If you checked out my-branch
, and pulled, then your local my-branch
contains the latest version, but your local master doesn’t. Then you pick the latest commits from local my-branch
, which works the same way as from origin/my-branch
.
In my example, this means to replace the last group of commands with this:
cd my-fork
git fetch
git checkout my-branch
git pull origin my-branch
git checkout master
git branchless-pick @{upstream}..origin/my-branch
git branchless --force
We have to use --force here because we changed the created branch manually.
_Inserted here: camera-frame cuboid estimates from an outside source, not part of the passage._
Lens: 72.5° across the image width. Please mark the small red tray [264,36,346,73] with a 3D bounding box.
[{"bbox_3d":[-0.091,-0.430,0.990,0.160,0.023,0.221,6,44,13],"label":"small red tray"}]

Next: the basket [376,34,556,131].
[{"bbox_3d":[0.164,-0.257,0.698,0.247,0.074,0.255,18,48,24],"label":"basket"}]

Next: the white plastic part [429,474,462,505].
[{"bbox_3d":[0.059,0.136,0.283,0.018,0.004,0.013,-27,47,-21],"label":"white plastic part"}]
In this case that’s maybe a bit paranoid because the contents/history of my-branch
don’t change at all because we just cherry-picked the branch, and then want to regenerate the branch based on exactly those commits. However, git branchless
doesn’t know what you did, it just sees that someone modified the branch, so the current behavior seems safe.
You can observe that git branchless --force
didn’t change anything here by comparing the last version of the branch with the current one:
$ git range-diff my-branch@{1}...my-branch
1: d90071e = 1: 0cf355c my commit (fixed typo)
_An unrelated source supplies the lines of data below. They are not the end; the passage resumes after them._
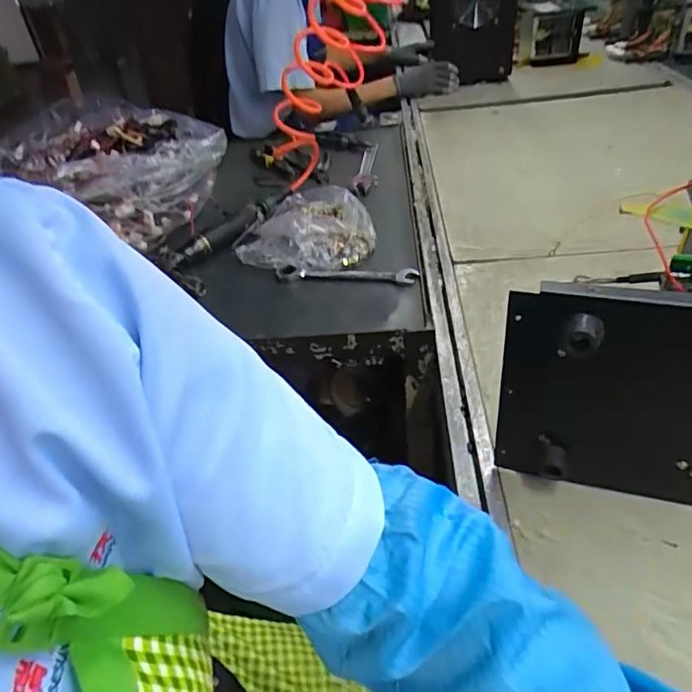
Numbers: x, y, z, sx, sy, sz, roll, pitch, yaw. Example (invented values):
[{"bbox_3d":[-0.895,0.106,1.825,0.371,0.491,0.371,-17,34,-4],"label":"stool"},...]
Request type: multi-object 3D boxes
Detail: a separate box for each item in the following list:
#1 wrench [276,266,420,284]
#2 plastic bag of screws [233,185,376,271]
[{"bbox_3d":[-0.002,-0.104,0.770,0.204,0.016,0.026,4,41,15],"label":"wrench"},{"bbox_3d":[-0.057,-0.199,0.860,0.203,0.057,0.223,0,40,11],"label":"plastic bag of screws"}]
2: 2160296 = 2: 87dd62e their commit
(so only commit SHAs changed).
I have thought about rewriting git branchless-pick
in Python, for a more consistent CLI, but having two independent implementations (Python/shell script) forces the data format to remain simple, which is nice. I’ll add man pages eventually…
Is this a bug? My branch names are like [feature/name/topic-name] msg
, and branchless-pick seems to always drop the feature/
from the beginning, ending up with [name/topic-name] msg
, and I think that’s then making it not drop commits that were supposed to be dropped(?).
This is so you can use branchless-pick
to integrate origin/some-branch
as some-branch
, which is the better name for the local branch which git branchless
will create.
I have changed this to only remove the feature/
part if feature
is actually a valid Git remote, so this should be fixed now for most realistic cases.